15 Temmuz darbe girişiminin savuşturulması nasıl bir manâ taşıyor?
Memleket uçurumun kenarından döndü, netice itibariyle böyle bir şey. Nasıl döndü buna bir açıklama getirmek çok zor, yalnız şunu diyebiliriz; Allah’ın bir lütfu. Millet uyanık davrandı, çok hızlı hareket etti, siyasî liderlik de bir kararlılık gösterdi. İnsanlar daha cumhurbaşkanımız meydanlara davet etmeden önce sokaklara inmişti, ama cumhurbaşkanımızın çağrısı bir nevi ateşleme oldu. Halk vatanına, milletine, ırzına, namusuna, dinine sahip çıkınca, darbeye yeltenen hainlerin işi zorlaştı tabii ve pes etmek zorunda kaldı darbeciler. Pes etmek derken, bu nihaî bir pes etmek değil. Geçici olarak teslim oldular ama B planları, C planları da olabilir; buna karşı uyanık olmak lazım.

Çok iyi planlanmış bir darbe girişimi gibi gözüküyordu ama…
Kesinlikle. Sadece darbeye yönelik bir eylem değil; iç savaş çıkarmanın dahi planını yapan bir organizasyonun içine girdiğimizi görüyoruz. Amaçları iç savaştı.

Bu iç savaşta planlanan cepheler nasıl olacaktı?
Onun için şimdiden bir şey söylemek mümkün değil; ama Türkiye’nin yumuşak karnı belli: Alevî-Sünnî çatışması, Türk-Kürt çatışması, şeriatçı-laik çatışması, sağ-sol çatışması… Bunlar uzun yıllardan beridir Türkiye’de karşılaşılan meseleler.

Halkın darbecilere verdiği tepkinin altyapısında yatan temel saik neydi? Halk nasıl verdi bu tepkiyi?
Halk, bu kalkışmanın ülkenin aleyhine olduğunu çok çabuk fark etti. Türkiye’de siyasî istikrar varken, demokrasi güzelce işlerken darbeye yeltenmenin anlamı nedir: ülkeye kastetmek.

28 Şubat’ta da böyle bir durum oldu ama kimse tepki veremedi.

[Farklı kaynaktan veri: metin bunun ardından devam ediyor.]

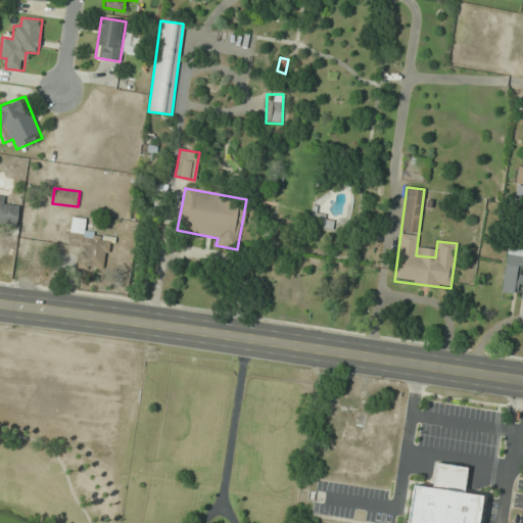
[(4,195),(0,194),(0,226),(16,229),(19,207),(3,204),(4,195)]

Bugün nasıl bir dönüşüm-değişim yaşandı da bu memlekette böyle bir tepki çıktı?
28 Şubat’tan bu zamana köprünün altından çok sular geçti. 28 Şubat’tan sonra siyasî istikrarsızlığın sona erdiği, istikrarın olduğu bir dönem açıldı. Bu dönemde eski partiler 2002 seçimlerinde tasfiye edildi, diğerleri kendilerini yenilediler, formatladılar ve yeni olarak katılanlar da oldu, lider değişiklikleri de oldu; ama demokrasiye karşı da bir şuur gelişti. 2007’deki “e-muhtıra”da da yine siyasî irade askerin muhtırasına karşı koydu; ilk defa böyle bir şey oluyordu. Zaten bu bir kırılma noktası oldu. O günden bugüne de demokrasinin yerleştirilmesi, güçleştirilmesi yolunda daha çok adım atıldı. İnsanların da demokrasiye karşı şuurları değişti, siyasî iktidardan yana net tavır koydular ve dolayısıyla demokrasiyi savunma refleksi kendiliğinden güçlendi. 15 Temmuz gecesi de bu güçlü refleks devreye girdi.

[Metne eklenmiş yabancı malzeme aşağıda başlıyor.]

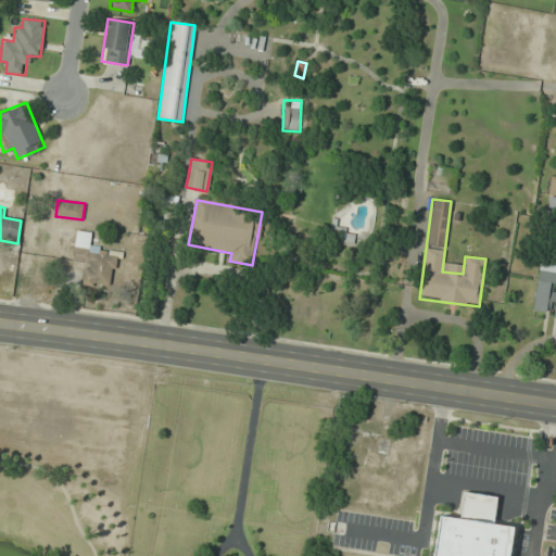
[(92,232),(76,230),(73,263),(85,264),(83,283),(113,287),(117,251),(90,248),(92,232)]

Bu refleks; tankların altına yatmaya, kurşuna göğüs germeye tek başına yeteli bir sebeb mi sizce?..
Bu kalkışma emir-komuta zinciri dışında gerçekleşti ve silahlı kuvvetlerin bir kısmı katılmadı bu isyana; daha doğrusu büyük bir kısmı… Katılan kısım, bütüne göre küçük bir parçadır, bunu gözden kaçırmamak lazım. Silahlı kuvvetlerin bir kısmı aktif olarak, bir kısmı da tarafsız kalarak bu kalkışmaya destek vermediler. Aktif şekilde müdahale edenler darbecilerin püskürtülmesinde önemli rol oynadılar ama silahlı müdahalede en büyük fonksiyonu yerine getiren unsur emniyet güçleri oldu, bunu görmek lazım. Siyasî iktidarın dik duruşu, emniyetin çok iyi çalışması, silahlı kuvvetlerin bir kısmının doğru hareket etmesi neticesinde ve tabii en büyük güç olan halkın duruşu sebebiyle bu kalkışma akamete uğratıldı.

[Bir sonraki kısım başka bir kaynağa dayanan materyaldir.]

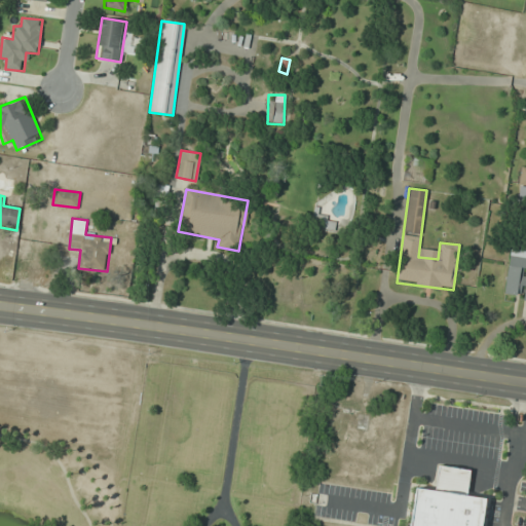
[(525,251),(510,249),(503,298),(525,301),(525,251)]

Halkın bu duruşunda imanî bir yön vardı, değil mi?
Orası tartışılmaz zaten. Türk halkı evinden çıkıp giderken abdest alıyor, namaz kılıyor da öyle gidiyor; gayeleri şehid olmak! Vatanı savunmaya gidiyor, “vatan sevgisi imandandır.” Bunlar tartışma konusu bile olmaz hiç tereddüt yok.

Türkiye’de bir takım planların gerçekleşebileceğini söylediniz; bu planlardan hangi ülkeler menfaat devşiriyor olabilir? Ne amaçlıyorlar?
Bunu adım adım, isim isim saymak o kadar kolay değil, bunu devletin ilgili birimleri kontrol eder ve ona göre belli tedbirler alırlar. Ancak Türkiye’nin düşmanlarının az olmadığını da biliyoruz. Yapılan açıklamalar, ortaya çıkan deliller vesaire hep bunu isbatlıyor. Mesela Fetullah Gülen’in kim tarafından korunup kollandığı, kim tarafından beslendiği belli değil mi? Şu ülke, bu ülke diye tek tek saymanın manâsı yok; çünkü ortada topyekûn bir girişim var. Türkiye’nin konumu var, bölgede belli rolleri var, diğerlerinin geleceğe dönük Türkiye’yle ilgili hesapları var. Bunların hepsini bir arada değerlendirmek lazım.

ABD Fetullah Gülen’i iade edecek mi peki Türkiye’ye?
Pek zannetmiyorum. İade etmemek için her türlü yola başvurabilir. Çünkü Fetullah Gülen geldiği zaman bazı şeyleri konuşursa, bu Amerika için iyi olmaz.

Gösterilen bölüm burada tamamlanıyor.